The crown jewel of the zoo’s animal habitations constructed using bond money, the African Savanna, was completed in 2004. It features giraffes, zebras, kudus a species of antelope and a bird aviary. But even that exhibit, the welfare commission argues, has problems.
"The new African Savanna exhibit was located in the most weather-exposed part of the zoo, and constructed without shelter or windbreaks for the warm-weather animals displayed there," the report states. "In fact, the most sheltered part of the African Savanna exhibit was designed for the human visitors, leaving the animals who live there exposed to the cold wind and fog off the ocean just across the street."
We tried to reach the zoo for comment, but an administrative assistant told us that spokesperson Paul Garcia recently left his job there and a replacement wasn’t available for questions. Another spokesperson was out of town. We were told that Bob Jenkins, the zoo’s director of animal care, might return our call but he never did.
Jim Lazarus, a former zoo executive and current rec and park commissioner, said the zoo had to devote significant funds to its entrance to comply with the Americans with Disabilities Act. In addition, he said, the cost of construction materials globally has ballooned since 1997.
"None of this money goes as far as originally thought with the worldwide demand for steel and concrete…. We need a multiyear plan, both in terms of priority construction and a capital campaign funding strategy, to complete the half of the zoo that hasn’t been renovated and that should be our goal," Lazarus said. "It’s a wonderful facility."
But future projects planned for the zoo appear to continue the emphasis on visitors. A wish list of projects from the zoo’s 2007 master plan update includes adding new conference spaces and retail, improving areas for family activities, creating a 1,000-seat amphitheater, installing yet another new café, and possibly a full-service restaurant called Windows on the Pacific.

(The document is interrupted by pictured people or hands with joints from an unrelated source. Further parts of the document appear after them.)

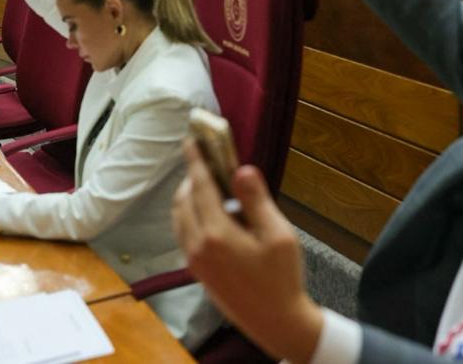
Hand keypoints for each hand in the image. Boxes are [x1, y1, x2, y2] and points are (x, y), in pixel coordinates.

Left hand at [172, 141, 322, 362]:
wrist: (275, 322)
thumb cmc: (282, 278)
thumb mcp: (278, 235)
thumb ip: (257, 200)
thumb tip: (242, 169)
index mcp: (217, 234)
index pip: (201, 187)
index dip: (195, 160)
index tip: (190, 140)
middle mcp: (197, 246)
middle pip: (184, 199)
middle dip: (192, 176)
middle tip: (207, 160)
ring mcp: (194, 260)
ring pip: (180, 216)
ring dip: (189, 195)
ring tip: (209, 183)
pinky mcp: (196, 270)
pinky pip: (184, 232)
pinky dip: (190, 214)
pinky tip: (210, 212)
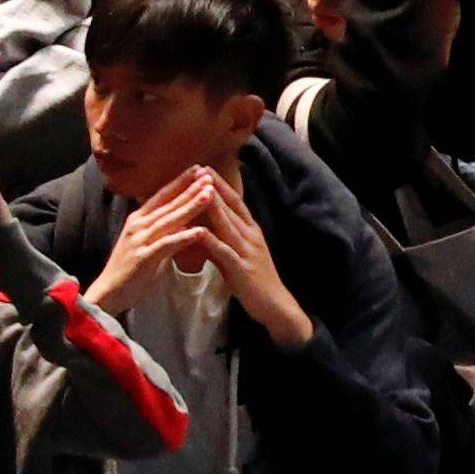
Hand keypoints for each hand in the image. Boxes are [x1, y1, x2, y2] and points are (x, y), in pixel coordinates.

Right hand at [85, 167, 219, 314]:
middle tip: (208, 173)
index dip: (181, 181)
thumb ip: (163, 231)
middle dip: (190, 188)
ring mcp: (140, 240)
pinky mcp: (143, 257)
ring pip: (170, 219)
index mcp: (139, 219)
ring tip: (209, 194)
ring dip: (191, 206)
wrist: (109, 292)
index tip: (199, 169)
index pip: (163, 195)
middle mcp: (138, 225)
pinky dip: (184, 236)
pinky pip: (167, 244)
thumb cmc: (130, 270)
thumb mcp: (147, 244)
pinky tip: (200, 231)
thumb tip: (184, 222)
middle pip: (169, 203)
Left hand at [197, 169, 313, 347]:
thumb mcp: (241, 252)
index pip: (235, 201)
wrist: (276, 305)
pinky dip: (211, 241)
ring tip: (198, 190)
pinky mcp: (242, 269)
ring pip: (228, 224)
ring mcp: (247, 251)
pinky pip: (225, 252)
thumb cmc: (255, 279)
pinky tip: (199, 232)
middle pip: (231, 207)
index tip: (204, 168)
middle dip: (214, 187)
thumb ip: (225, 238)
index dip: (220, 184)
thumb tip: (205, 226)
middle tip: (198, 168)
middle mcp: (251, 235)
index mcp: (251, 230)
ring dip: (213, 206)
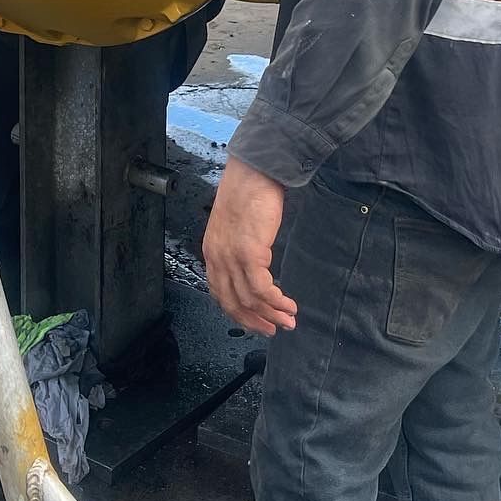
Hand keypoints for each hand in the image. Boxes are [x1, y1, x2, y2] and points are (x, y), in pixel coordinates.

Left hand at [203, 157, 296, 337]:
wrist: (255, 171)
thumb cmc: (249, 190)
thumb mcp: (237, 224)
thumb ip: (239, 246)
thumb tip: (256, 264)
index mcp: (212, 251)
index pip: (220, 292)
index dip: (238, 312)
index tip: (255, 321)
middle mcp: (217, 257)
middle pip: (231, 302)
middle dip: (254, 321)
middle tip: (272, 330)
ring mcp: (231, 257)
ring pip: (248, 300)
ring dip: (270, 314)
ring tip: (288, 320)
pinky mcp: (249, 253)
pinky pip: (262, 289)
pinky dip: (276, 302)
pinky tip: (288, 305)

The commission, however, has proposed that the zoo become a haven for saving animals rather than simply exhibiting them for the enjoyment of people. A rescue zoo, as they describe it, would provide a new home for exotic animals once held by private owners in inhumane conditions. Zoo veterinarians and other staff already possessing experience treating sick animals would naturally fit into the new concept, and the zoo’s past conservation efforts, like programs for eagles and wild cats, could be grandfathered in.
Deniz Bolbol, a co-coordinator of the Bay Areabased Citizens for Cruelty-Free Entertainment and supporter of the rescue zoo idea, describes the joint committee that oversees the zoo as a rubber stamp and says, "everything the zoo proposes is approved; everything is unanimous."

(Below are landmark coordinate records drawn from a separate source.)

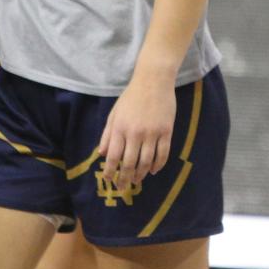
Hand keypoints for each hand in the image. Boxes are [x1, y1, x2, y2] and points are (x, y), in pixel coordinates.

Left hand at [98, 72, 176, 191]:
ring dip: (141, 174)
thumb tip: (102, 154)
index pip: (113, 157)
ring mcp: (152, 132)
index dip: (110, 171)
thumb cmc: (131, 97)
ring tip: (137, 181)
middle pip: (130, 163)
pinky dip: (158, 165)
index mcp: (120, 128)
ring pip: (147, 161)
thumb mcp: (114, 113)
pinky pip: (163, 153)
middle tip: (123, 188)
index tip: (109, 179)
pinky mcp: (166, 130)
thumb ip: (108, 134)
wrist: (154, 80)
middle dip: (125, 179)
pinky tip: (153, 171)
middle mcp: (135, 133)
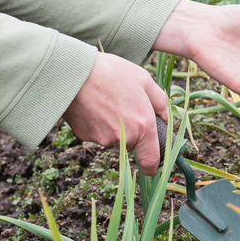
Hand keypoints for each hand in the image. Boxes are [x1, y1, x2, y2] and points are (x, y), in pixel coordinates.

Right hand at [62, 52, 169, 175]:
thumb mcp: (143, 79)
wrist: (74, 74)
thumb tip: (165, 116)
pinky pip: (96, 133)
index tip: (151, 168)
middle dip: (130, 131)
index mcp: (143, 125)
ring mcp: (103, 139)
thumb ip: (160, 101)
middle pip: (131, 143)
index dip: (152, 168)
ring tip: (105, 100)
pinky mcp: (85, 137)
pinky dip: (96, 123)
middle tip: (122, 106)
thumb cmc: (111, 72)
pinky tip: (92, 105)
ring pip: (113, 138)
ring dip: (112, 126)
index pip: (150, 159)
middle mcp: (124, 137)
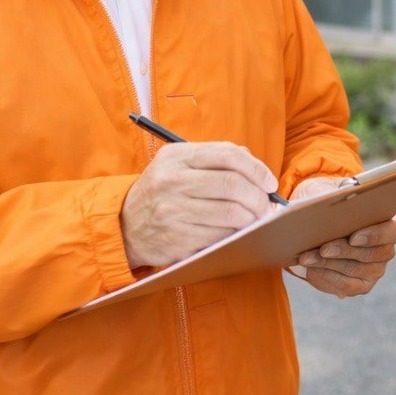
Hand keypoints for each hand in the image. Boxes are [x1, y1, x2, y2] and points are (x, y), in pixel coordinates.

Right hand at [120, 142, 279, 268]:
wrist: (125, 225)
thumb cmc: (163, 191)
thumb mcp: (179, 164)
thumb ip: (216, 159)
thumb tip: (258, 169)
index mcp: (177, 157)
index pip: (227, 155)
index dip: (257, 169)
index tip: (270, 182)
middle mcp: (172, 181)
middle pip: (232, 185)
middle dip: (259, 197)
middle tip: (268, 205)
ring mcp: (173, 212)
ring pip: (230, 214)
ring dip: (252, 218)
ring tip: (257, 219)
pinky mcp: (177, 239)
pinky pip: (220, 236)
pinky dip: (236, 234)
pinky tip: (238, 232)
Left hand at [287, 176, 395, 297]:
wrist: (320, 229)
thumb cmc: (331, 208)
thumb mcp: (332, 196)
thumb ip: (335, 198)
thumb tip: (325, 204)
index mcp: (388, 223)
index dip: (377, 235)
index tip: (353, 237)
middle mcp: (386, 249)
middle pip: (372, 254)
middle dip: (344, 251)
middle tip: (322, 248)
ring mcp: (375, 270)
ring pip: (354, 270)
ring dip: (328, 264)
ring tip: (306, 258)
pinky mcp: (361, 285)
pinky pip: (345, 286)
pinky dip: (326, 277)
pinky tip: (311, 269)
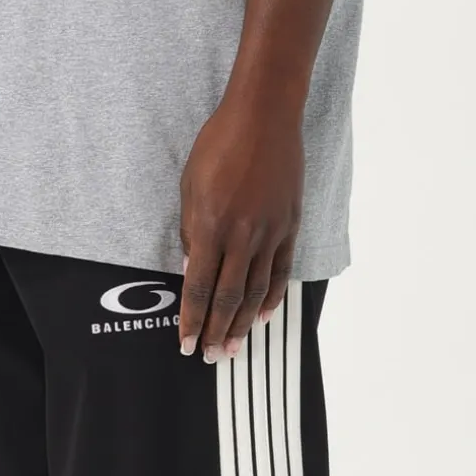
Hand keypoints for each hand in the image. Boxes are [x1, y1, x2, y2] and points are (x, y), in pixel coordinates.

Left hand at [178, 85, 303, 360]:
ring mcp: (270, 232)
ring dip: (243, 324)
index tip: (186, 343)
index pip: (199, 286)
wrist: (263, 117)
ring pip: (256, 292)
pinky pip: (280, 271)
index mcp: (211, 225)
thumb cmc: (219, 144)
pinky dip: (271, 298)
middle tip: (210, 357)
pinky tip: (263, 315)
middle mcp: (242, 235)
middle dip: (217, 332)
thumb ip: (190, 231)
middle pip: (229, 298)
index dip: (193, 320)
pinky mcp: (289, 225)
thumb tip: (191, 269)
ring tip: (234, 347)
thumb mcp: (189, 185)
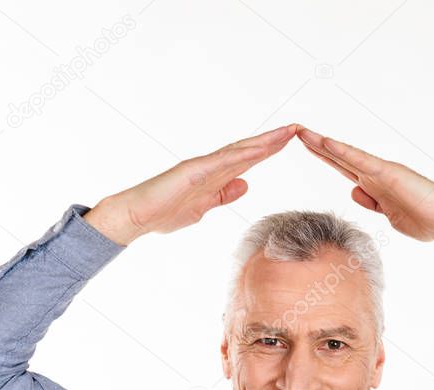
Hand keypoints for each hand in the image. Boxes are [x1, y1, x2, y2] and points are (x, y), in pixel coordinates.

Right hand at [85, 123, 298, 245]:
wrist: (136, 216)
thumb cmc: (163, 214)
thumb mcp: (203, 208)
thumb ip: (223, 195)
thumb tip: (244, 185)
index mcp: (214, 176)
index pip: (248, 161)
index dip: (269, 151)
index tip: (289, 141)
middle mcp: (210, 166)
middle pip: (248, 150)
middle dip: (273, 140)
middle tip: (297, 128)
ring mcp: (202, 166)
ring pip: (239, 151)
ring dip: (264, 142)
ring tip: (287, 132)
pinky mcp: (192, 171)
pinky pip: (222, 161)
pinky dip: (242, 154)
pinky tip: (260, 149)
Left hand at [295, 126, 433, 249]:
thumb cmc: (425, 220)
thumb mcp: (389, 214)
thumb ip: (372, 203)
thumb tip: (354, 191)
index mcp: (374, 185)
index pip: (343, 167)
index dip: (323, 157)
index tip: (305, 145)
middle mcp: (376, 174)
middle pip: (340, 157)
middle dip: (317, 145)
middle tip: (296, 130)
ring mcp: (382, 172)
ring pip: (346, 155)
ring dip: (323, 144)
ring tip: (303, 132)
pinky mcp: (390, 174)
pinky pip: (361, 161)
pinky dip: (342, 152)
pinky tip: (326, 143)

"The Board of Supervisors really needs to reform the zoo at its base," Bolbol said.
Lazarus opposes the idea of a rescue concept because he believes it won’t generate enough revenue to keep the zoo self-sufficient. Sup. Sean Elsbernd, whose district includes the zoo, was also cool to the idea, saying no one has an idea of how much it might actually cost. Discussions at the board about how the $48 million in bond money was spent, in the meantime, would likely take a back seat to the lingering citywide $338 million budget deficit.

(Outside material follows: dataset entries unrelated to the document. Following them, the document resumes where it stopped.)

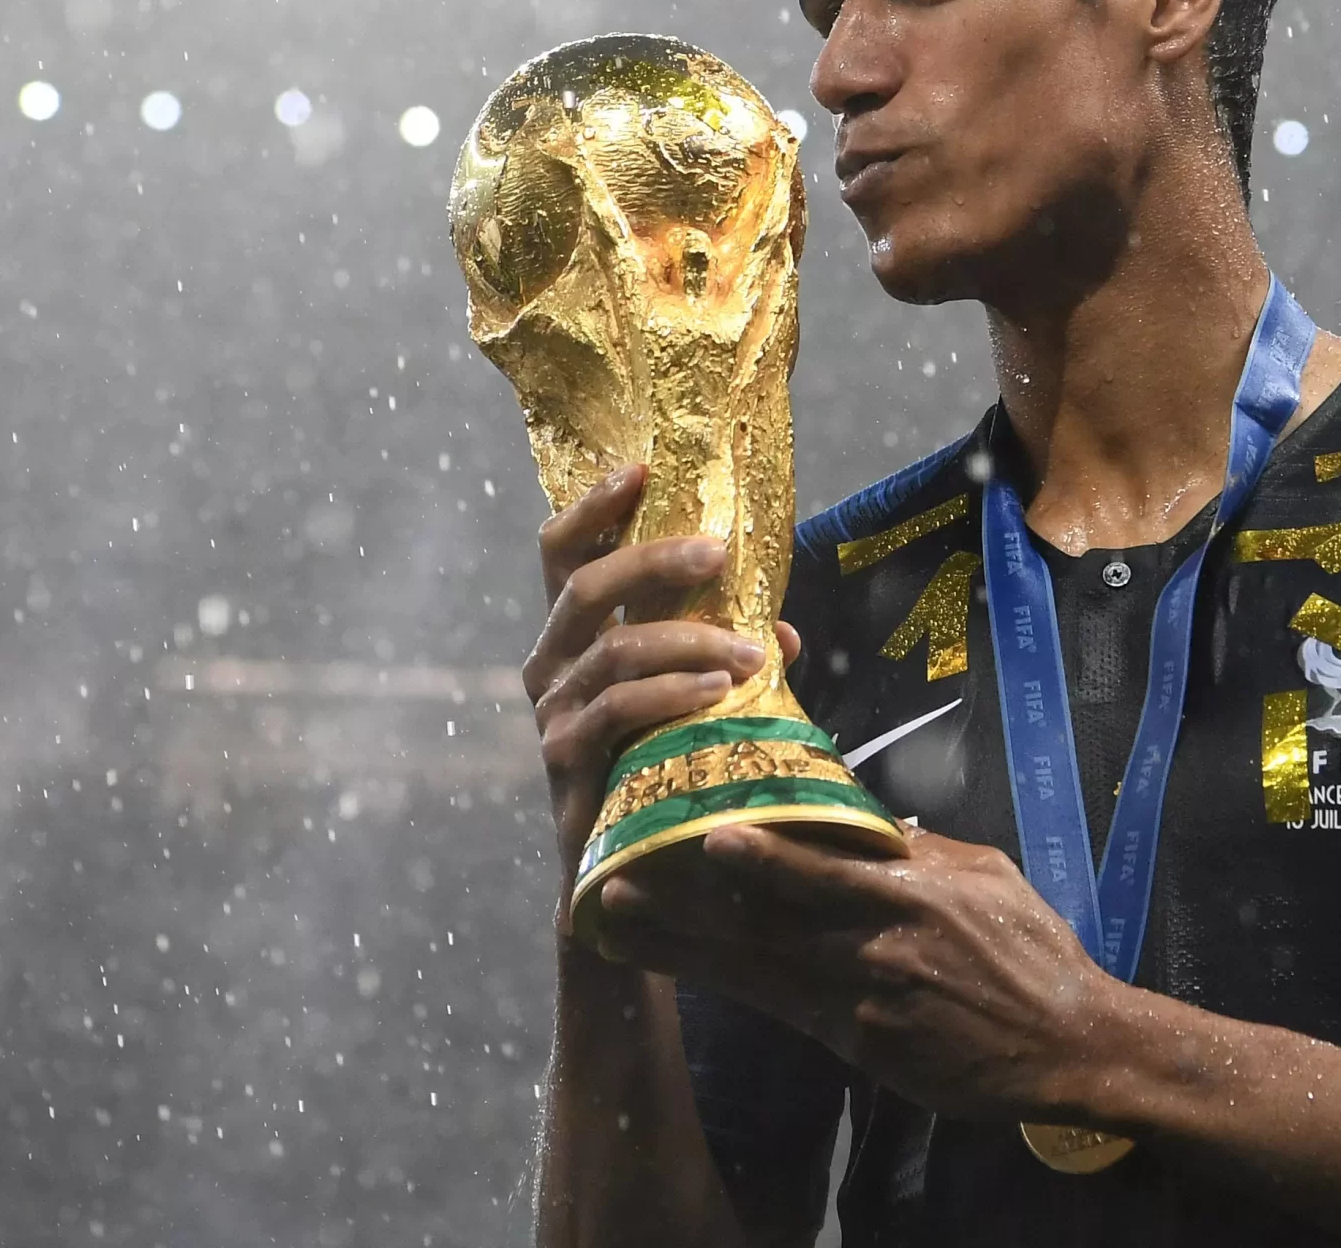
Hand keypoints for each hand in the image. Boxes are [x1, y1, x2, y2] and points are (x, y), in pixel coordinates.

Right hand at [525, 464, 796, 930]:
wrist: (629, 873)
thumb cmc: (663, 769)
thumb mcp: (700, 701)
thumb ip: (731, 659)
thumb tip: (787, 631)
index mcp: (575, 635)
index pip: (563, 553)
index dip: (592, 507)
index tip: (638, 468)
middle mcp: (552, 665)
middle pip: (584, 587)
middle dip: (653, 561)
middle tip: (716, 551)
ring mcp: (554, 713)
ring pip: (612, 648)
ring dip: (688, 639)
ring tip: (749, 652)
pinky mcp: (567, 760)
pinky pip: (616, 710)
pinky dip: (671, 693)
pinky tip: (720, 692)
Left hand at [595, 824, 1128, 1122]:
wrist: (1068, 1044)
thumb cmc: (1033, 953)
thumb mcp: (988, 876)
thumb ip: (923, 852)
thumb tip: (871, 825)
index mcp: (914, 889)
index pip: (823, 862)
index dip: (761, 852)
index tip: (705, 831)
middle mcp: (877, 940)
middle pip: (768, 915)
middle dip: (691, 898)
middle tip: (620, 876)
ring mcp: (864, 996)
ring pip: (760, 964)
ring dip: (687, 943)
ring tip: (624, 921)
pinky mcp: (860, 1042)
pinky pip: (783, 1007)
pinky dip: (733, 987)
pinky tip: (690, 974)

Besides, he said, the zoo’s new Grizzly Gulch, where two bears that were close to being euthanized by Montana wildlife officials live, represents what the commission is asking for.
"In concept, it’s a great idea," Elsbernd said. "In concept, I also support every street being repaved every year. But there’s reality. There was no realism in their report that showed us how to achieve [a rescue zoo] in the means that we have."
The operating agreement between the Zoological Society and the city comes up for renewal in June.